Open tbillington opened 1 year ago
That would tend to make ambient light the color of the sky — strongly blue, usually. Most of the time, the environmental light should be pure white, right?
It would be kind of cool to have bevy_atmosphere keep track of sun position and provide a DirectionalLight that syncs with the sky. There are two sun-position libraries on crates.io that I see, both kind of awkward, unfortunately — they are ports of a javascript library and have weird conventions like "time in milliseconds".) Plus, they've got extra steps, because there's no real reason to deal with timezones for this purpose — just assume times are UTC and the longitude is 0. Also, like the Nishita model here, the constants that represent earth should be configurable for alien environments.
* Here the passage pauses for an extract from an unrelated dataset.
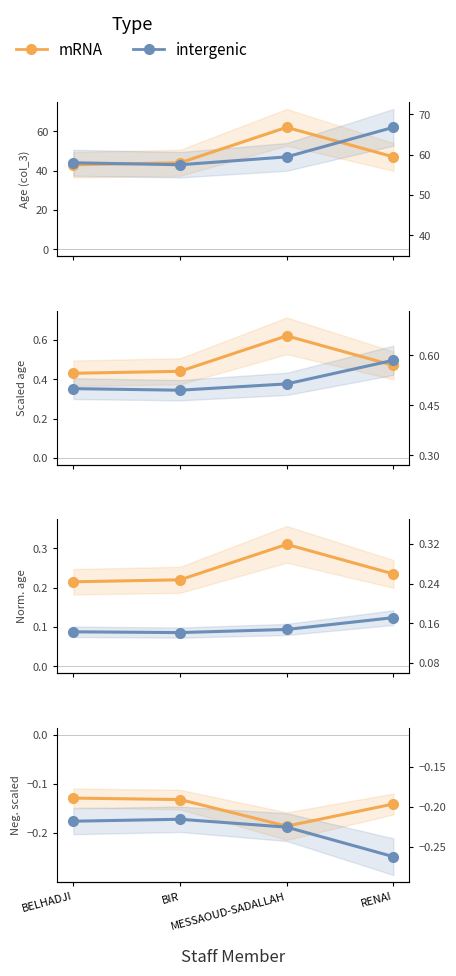

Reading left to right, what are all the values shown in this chart?

mRNA: -0.1	-0.1	-0.2	-0.1
intergenic: -0.2	-0.2	-0.2	-0.2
I'm using this for sun position, adapted from https://stackoverflow.com/questions/8708048/position-of-the-sun-given-time-of-day-latitude-and-longitude and using it to both set the sun position in the model and its inverse for a directional light for shadows
fn sun_direction(time_of_day: f32, latitude: f32, time_of_year: f32) -> Vec3 {
// Convert time of day from [0, 1] to [-π, π]
let solar_time_rads = 2.0 * PI * (time_of_day - 0.5);
// Convert time of year from [0, 1] to [-0.41, 0.41]
// offset by 0.25 so declination is 0 at equinoxes
let declination_rads = (2.0 * PI * (time_of_year - 0.25)).sin() * 23.45f32.to_radians();
// Convert latitude from [0, 1] to [-π/2, π/2]
let latitude_rads = PI * (latitude - 0.5);
// equations adapted from https://stackoverflow.com/questions/8708048/position-of-the-sun-given-time-of-day-latitude-and-longitude
let zenith_rads = (latitude_rads.sin() * declination_rads.sin()
+ latitude_rads.cos() * declination_rads.cos() * solar_time_rads.cos())
.acos();
let mut azimuth_rads = ((latitude_rads.sin() * zenith_rads.cos() - declination_rads.sin())
/ (latitude_rads.cos() * zenith_rads.sin()))
.acos();
let elevation_rads = (declination_rads.sin() * latitude_rads.sin()
+ declination_rads.cos() * latitude_rads.cos() * solar_time_rads.cos())
.asin();
if solar_time_rads > 0.0f32 {
azimuth_rads = azimuth_rads + PI;
} else {
azimuth_rads = 3.0 * PI - azimuth_rads;
}
let x = azimuth_rads.sin() * elevation_rads.cos();
let y = elevation_rads.sin();
let z = azimuth_rads.cos() * elevation_rads.cos();
Vec3::new(x, y, z)
}
Bevy now supports
EnvironmentMapLight
as of 0.11.I don't know how possible it is, but being able to derive the environment map from from the bevy_atmosphere skybox would be handy.